# Records to use

__________

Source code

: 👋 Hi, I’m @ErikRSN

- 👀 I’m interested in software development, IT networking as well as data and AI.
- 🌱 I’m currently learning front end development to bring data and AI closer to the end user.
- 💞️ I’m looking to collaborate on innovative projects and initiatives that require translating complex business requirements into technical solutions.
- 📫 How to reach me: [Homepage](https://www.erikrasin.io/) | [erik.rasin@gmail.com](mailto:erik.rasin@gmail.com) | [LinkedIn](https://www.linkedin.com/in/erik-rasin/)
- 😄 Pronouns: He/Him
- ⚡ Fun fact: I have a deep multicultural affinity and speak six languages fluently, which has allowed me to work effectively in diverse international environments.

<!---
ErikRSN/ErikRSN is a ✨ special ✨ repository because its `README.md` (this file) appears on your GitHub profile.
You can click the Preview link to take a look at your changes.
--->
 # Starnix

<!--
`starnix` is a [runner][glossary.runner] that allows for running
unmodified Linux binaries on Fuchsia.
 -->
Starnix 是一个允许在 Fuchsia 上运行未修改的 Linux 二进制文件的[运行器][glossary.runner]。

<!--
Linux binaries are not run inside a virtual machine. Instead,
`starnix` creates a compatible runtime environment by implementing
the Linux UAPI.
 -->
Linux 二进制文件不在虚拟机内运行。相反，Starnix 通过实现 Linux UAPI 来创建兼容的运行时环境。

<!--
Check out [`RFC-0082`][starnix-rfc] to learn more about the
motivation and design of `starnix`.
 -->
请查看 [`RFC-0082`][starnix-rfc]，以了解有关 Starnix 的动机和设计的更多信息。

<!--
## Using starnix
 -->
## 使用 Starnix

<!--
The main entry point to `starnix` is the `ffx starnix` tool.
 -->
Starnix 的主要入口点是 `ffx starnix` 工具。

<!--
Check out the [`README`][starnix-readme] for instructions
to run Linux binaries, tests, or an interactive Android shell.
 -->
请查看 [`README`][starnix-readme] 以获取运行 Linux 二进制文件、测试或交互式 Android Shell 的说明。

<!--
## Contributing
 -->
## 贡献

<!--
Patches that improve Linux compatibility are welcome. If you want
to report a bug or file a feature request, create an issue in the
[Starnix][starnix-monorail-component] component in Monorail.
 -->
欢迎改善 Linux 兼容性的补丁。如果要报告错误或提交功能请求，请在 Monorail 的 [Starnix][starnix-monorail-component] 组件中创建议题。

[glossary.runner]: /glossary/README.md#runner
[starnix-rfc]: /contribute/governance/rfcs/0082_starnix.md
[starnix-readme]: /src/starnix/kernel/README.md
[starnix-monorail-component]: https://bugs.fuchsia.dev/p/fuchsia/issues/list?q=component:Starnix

__________

# Goal of the exercise
Return the source text of each record above verbatim, with every line reproduced unchanged and in its original order.

# Exercise answer
Source code

: 👋 Hi, I’m @ErikRSN

- 👀 I’m interested in software development, IT networking as well as data and AI.
- 🌱 I’m currently learning front end development to bring data and AI closer to the end user.
- 💞️ I’m looking to collaborate on innovative projects and initiatives that require translating complex business requirements into technical solutions.
- 📫 How to reach me: [Homepage](https://www.erikrasin.io/) | [erik.rasin@gmail.com](mailto:erik.rasin@gmail.com) | [LinkedIn](https://www.linkedin.com/in/erik-rasin/)
- 😄 Pronouns: He/Him
- ⚡ Fun fact: I have a deep multicultural affinity and speak six languages fluently, which has allowed me to work effectively in diverse international environments.

<!---
ErikRSN/ErikRSN is a ✨ special ✨ repository because its `README.md` (this file) appears on your GitHub profile.
You can click the Preview link to take a look at your changes.
--->
 # Starnix

<!--
`starnix` is a [runner][glossary.runner] that allows for running
unmodified Linux binaries on Fuchsia.
 -->
Starnix 是一个允许在 Fuchsia 上运行未修改的 Linux 二进制文件的[运行器][glossary.runner]。

<!--
Linux binaries are not run inside a virtual machine. Instead,
`starnix` creates a compatible runtime environment by implementing
the Linux UAPI.
 -->
Linux 二进制文件不在虚拟机内运行。相反，Starnix 通过实现 Linux UAPI 来创建兼容的运行时环境。

<!--
Check out [`RFC-0082`][starnix-rfc] to learn more about the
motivation and design of `starnix`.
 -->
请查看 [`RFC-0082`][starnix-rfc]，以了解有关 Starnix 的动机和设计的更多信息。

<!--
## Using starnix
 -->
## 使用 Starnix

<!--
The main entry point to `starnix` is the `ffx starnix` tool.
 -->
Starnix 的主要入口点是 `ffx starnix` 工具。

<!--
Check out the [`README`][starnix-readme] for instructions
to run Linux binaries, tests, or an interactive Android shell.
 -->
请查看 [`README`][starnix-readme] 以获取运行 Linux 二进制文件、测试或交互式 Android Shell 的说明。

<!--
## Contributing
 -->
## 贡献

<!--
Patches that improve Linux compatibility are welcome. If you want
to report a bug or file a feature request, create an issue in the
[Starnix][starnix-monorail-component] component in Monorail.
 -->
欢迎改善 Linux 兼容性的补丁。如果要报告错误或提交功能请求，请在 Monorail 的 [Starnix][starnix-monorail-component] 组件中创建议题。

[glossary.runner]: /glossary/README.md#runner
[starnix-rfc]: /contribute/governance/rfcs/0082_starnix.md
[starnix-readme]: /src/starnix/kernel/README.md
[starnix-monorail-component]: https://bugs.fuchsia.dev/p/fuchsia/issues/list?q=component:Starnix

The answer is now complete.